** TASK BRIEF **
Look through the data for the string "round". Copy every line where it is found.

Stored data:
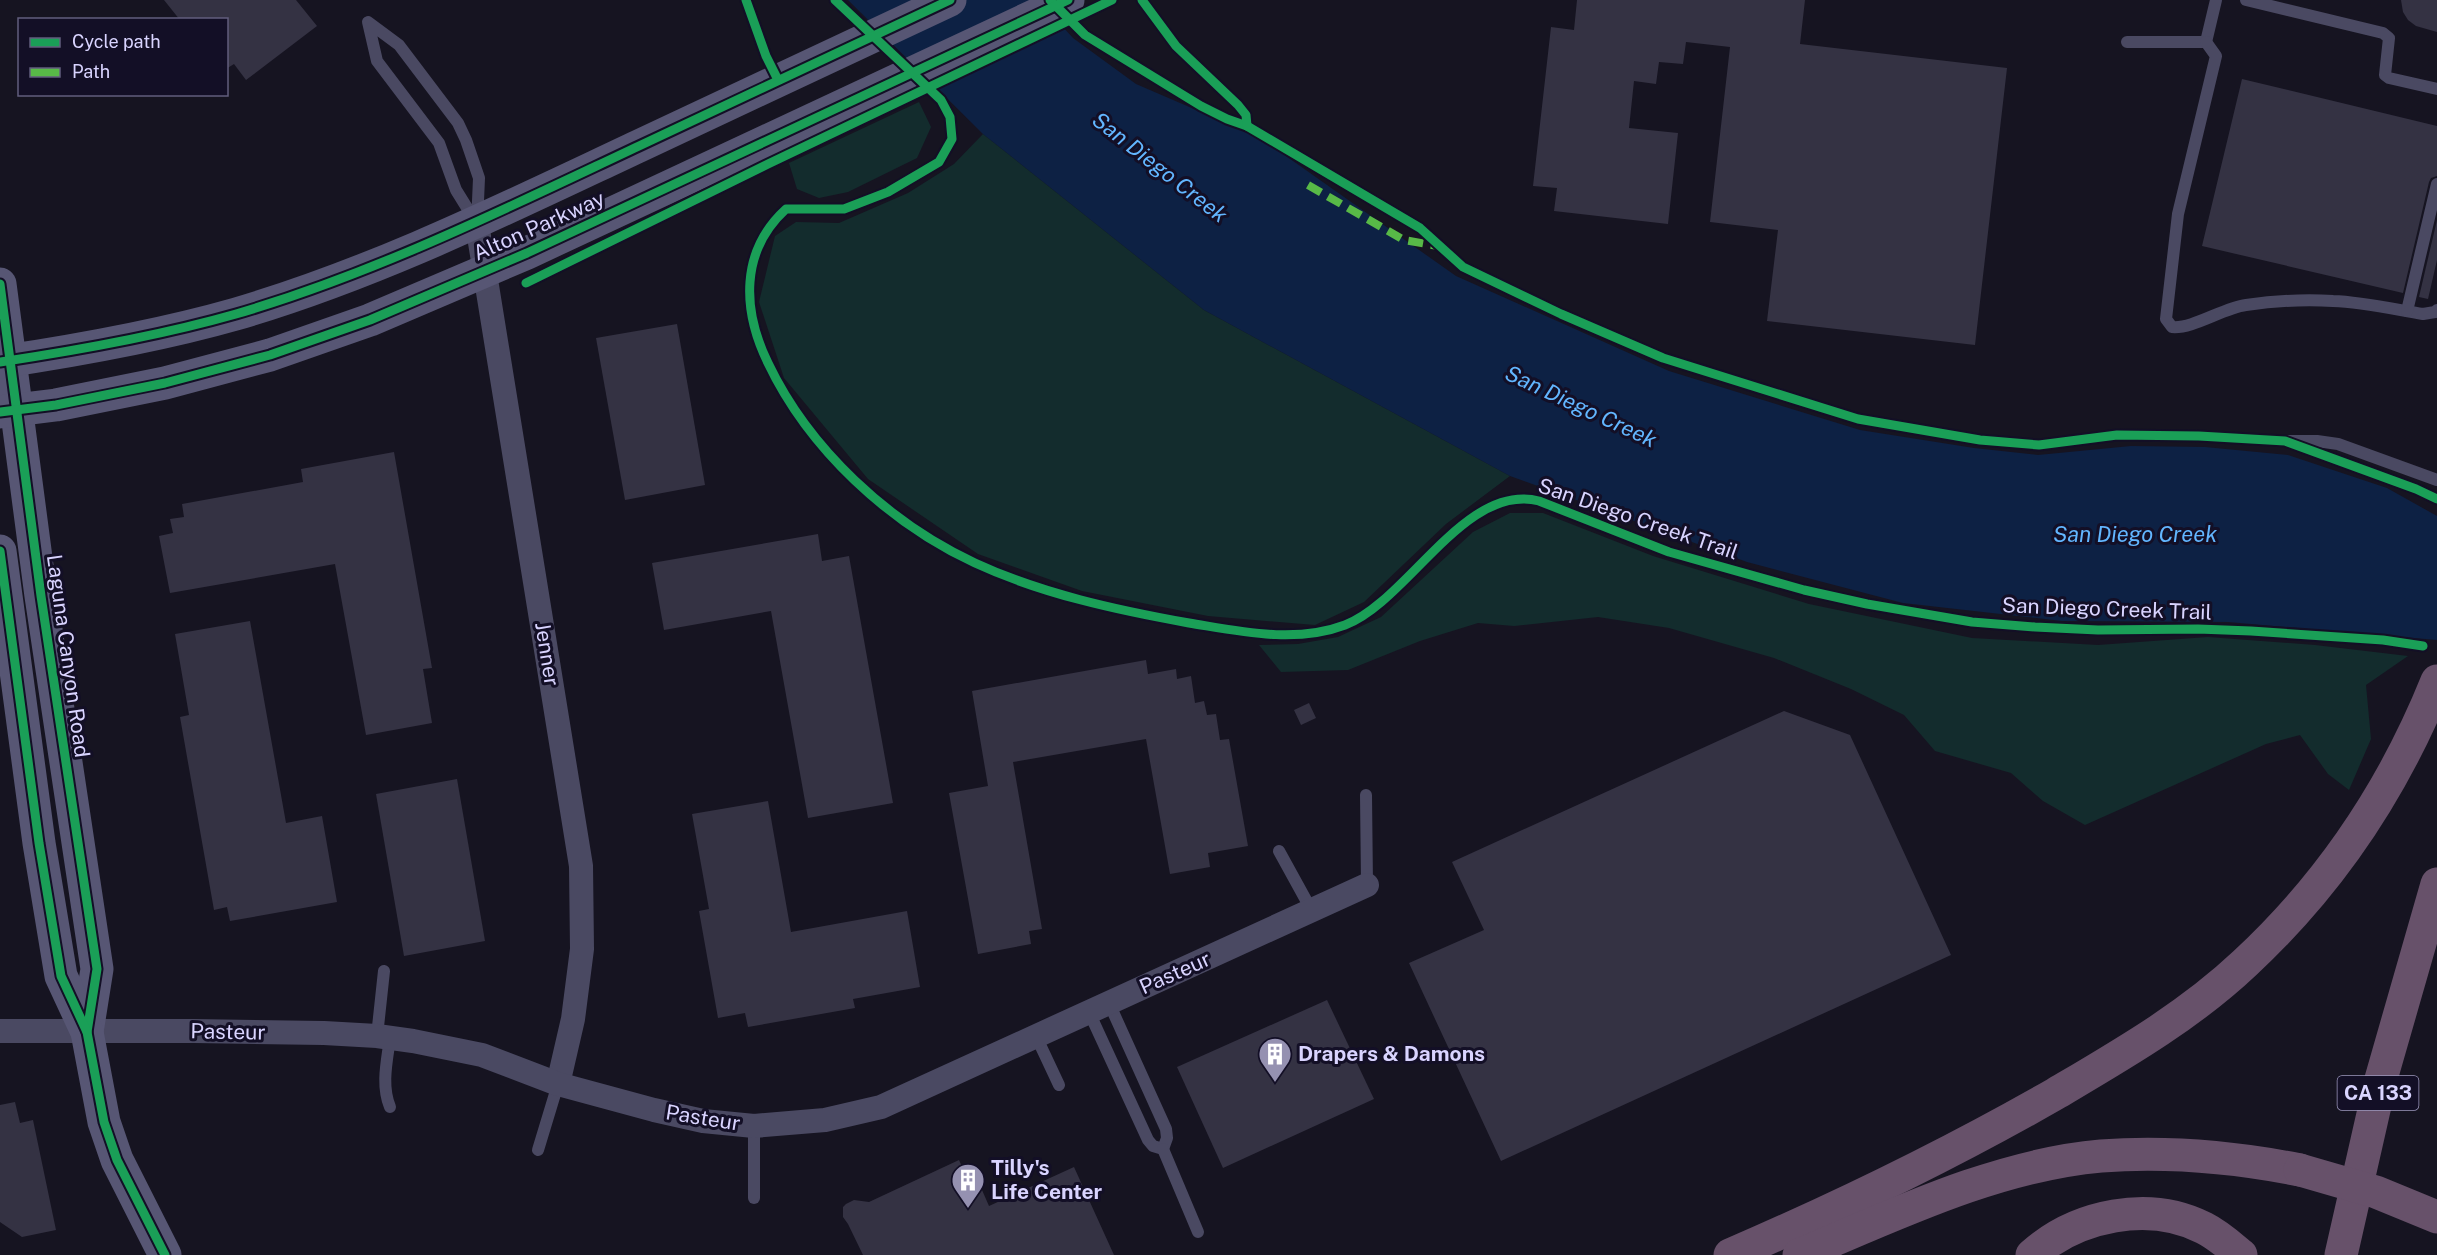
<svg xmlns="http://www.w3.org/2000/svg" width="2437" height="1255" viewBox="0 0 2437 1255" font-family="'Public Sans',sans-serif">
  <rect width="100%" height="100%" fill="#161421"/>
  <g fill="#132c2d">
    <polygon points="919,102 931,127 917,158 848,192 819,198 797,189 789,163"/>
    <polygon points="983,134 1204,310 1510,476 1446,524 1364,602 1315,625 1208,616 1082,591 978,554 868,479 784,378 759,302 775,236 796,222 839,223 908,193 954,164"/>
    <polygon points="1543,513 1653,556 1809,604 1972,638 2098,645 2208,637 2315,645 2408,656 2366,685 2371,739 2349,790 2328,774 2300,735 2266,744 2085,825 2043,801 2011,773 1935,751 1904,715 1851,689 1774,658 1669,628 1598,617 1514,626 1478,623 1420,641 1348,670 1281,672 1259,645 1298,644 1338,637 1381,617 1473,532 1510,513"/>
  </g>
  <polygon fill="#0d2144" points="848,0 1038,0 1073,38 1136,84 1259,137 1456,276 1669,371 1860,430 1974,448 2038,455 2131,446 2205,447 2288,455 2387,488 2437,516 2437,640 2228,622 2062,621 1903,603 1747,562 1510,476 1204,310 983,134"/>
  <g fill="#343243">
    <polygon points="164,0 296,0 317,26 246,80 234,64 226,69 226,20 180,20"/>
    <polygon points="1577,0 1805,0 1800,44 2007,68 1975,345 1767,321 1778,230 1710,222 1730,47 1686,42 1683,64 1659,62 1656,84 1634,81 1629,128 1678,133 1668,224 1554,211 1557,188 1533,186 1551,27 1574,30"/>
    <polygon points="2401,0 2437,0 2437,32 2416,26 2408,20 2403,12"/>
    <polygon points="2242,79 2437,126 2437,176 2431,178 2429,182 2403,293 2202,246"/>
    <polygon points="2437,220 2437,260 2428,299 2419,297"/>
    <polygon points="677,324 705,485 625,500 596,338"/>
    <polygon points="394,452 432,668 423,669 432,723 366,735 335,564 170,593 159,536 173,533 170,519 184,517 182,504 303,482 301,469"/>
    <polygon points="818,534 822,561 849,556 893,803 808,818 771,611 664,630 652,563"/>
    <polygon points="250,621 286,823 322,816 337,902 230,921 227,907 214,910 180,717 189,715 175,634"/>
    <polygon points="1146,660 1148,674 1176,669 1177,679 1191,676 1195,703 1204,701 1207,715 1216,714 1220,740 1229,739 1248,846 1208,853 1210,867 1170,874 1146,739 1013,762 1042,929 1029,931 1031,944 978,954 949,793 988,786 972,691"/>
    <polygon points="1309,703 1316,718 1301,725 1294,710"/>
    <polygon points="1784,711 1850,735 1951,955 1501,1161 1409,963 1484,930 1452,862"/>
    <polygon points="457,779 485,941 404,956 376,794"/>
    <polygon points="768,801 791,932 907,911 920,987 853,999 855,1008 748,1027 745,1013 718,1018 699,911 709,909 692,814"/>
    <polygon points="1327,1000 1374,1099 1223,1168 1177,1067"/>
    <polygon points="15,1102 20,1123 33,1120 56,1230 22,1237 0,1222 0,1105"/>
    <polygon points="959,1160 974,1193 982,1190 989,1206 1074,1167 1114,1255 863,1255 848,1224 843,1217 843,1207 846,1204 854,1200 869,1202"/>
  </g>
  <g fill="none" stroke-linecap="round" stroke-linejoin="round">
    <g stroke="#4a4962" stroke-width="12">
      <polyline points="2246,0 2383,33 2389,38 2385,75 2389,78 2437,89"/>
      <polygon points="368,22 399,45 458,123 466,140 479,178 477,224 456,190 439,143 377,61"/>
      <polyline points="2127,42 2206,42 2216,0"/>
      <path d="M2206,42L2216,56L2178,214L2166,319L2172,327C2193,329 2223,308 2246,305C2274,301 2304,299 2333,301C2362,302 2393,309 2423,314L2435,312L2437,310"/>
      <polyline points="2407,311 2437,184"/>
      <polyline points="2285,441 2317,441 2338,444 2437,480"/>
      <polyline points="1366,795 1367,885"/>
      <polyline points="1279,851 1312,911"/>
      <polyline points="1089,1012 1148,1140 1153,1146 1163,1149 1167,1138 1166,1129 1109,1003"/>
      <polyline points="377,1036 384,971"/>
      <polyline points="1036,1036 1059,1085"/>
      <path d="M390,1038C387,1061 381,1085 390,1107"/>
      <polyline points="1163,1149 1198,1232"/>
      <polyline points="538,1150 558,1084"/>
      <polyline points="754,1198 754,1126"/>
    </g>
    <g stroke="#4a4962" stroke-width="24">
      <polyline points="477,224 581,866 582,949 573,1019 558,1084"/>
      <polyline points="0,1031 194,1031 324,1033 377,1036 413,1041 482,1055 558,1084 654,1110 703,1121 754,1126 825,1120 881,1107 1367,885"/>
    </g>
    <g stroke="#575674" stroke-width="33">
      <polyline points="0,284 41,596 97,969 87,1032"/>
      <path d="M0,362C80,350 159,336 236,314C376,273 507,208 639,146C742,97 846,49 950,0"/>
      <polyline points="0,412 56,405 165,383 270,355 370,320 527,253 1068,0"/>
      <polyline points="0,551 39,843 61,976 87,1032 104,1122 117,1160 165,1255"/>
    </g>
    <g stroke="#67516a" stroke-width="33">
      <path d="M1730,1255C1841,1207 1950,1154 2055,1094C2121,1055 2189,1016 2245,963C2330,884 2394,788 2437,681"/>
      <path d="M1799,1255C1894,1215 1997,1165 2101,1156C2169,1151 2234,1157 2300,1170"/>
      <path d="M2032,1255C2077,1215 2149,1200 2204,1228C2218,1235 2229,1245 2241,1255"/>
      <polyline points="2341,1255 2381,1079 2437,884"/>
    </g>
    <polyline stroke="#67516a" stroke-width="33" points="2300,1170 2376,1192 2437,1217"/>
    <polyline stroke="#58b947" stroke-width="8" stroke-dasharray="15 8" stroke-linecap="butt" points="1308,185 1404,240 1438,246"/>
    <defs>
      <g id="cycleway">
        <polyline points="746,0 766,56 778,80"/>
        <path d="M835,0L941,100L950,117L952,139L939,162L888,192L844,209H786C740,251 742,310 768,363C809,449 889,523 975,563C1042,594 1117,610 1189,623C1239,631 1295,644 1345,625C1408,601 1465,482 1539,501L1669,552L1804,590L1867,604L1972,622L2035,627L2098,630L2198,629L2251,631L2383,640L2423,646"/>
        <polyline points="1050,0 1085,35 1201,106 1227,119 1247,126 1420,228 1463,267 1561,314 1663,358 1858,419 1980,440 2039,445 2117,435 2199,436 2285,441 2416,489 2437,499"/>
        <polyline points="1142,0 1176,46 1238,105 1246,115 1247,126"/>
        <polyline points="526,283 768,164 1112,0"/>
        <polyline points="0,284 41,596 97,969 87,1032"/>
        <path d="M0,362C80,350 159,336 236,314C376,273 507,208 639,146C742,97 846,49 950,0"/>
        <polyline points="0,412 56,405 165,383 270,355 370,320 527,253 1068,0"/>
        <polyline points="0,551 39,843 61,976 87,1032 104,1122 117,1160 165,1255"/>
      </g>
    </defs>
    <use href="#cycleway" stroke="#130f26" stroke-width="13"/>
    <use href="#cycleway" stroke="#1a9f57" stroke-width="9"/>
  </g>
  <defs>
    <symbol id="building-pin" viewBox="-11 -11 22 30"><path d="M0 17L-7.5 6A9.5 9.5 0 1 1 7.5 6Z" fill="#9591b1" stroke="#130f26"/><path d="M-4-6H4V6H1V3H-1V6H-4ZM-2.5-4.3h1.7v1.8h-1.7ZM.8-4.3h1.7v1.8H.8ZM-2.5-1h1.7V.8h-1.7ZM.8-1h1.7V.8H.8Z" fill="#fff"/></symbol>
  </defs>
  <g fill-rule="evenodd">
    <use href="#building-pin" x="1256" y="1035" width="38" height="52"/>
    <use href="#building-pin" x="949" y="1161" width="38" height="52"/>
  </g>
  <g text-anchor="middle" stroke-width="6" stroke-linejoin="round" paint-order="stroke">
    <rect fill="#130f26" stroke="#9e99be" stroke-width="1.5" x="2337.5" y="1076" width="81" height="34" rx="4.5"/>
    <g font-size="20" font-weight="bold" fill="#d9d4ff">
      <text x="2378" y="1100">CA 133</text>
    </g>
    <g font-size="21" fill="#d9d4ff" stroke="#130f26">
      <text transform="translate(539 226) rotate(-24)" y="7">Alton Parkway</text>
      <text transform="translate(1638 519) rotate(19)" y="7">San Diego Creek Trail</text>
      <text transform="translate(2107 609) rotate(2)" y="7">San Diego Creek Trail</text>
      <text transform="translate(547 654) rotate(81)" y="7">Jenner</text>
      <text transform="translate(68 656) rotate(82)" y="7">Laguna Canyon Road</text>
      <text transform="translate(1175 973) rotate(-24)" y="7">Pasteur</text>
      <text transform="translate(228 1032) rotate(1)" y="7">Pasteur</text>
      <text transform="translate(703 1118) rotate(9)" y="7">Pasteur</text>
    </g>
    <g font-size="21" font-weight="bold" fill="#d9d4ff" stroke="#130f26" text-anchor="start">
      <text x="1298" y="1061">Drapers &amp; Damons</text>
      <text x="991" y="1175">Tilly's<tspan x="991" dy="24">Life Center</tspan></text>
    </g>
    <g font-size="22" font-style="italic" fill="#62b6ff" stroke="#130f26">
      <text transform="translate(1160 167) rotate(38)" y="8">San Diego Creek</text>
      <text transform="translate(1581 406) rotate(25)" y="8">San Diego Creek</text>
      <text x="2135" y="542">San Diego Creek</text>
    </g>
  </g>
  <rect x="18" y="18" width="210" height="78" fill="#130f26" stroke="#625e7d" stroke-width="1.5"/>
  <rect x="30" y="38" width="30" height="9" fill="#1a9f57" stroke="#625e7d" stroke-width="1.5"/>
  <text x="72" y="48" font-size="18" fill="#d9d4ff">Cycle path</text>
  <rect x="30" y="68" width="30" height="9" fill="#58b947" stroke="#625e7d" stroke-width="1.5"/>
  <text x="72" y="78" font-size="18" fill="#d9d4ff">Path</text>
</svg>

** EXPECTED ANSWER **
  <g fill="none" stroke-linecap="round" stroke-linejoin="round">
  <g text-anchor="middle" stroke-width="6" stroke-linejoin="round" paint-order="stroke">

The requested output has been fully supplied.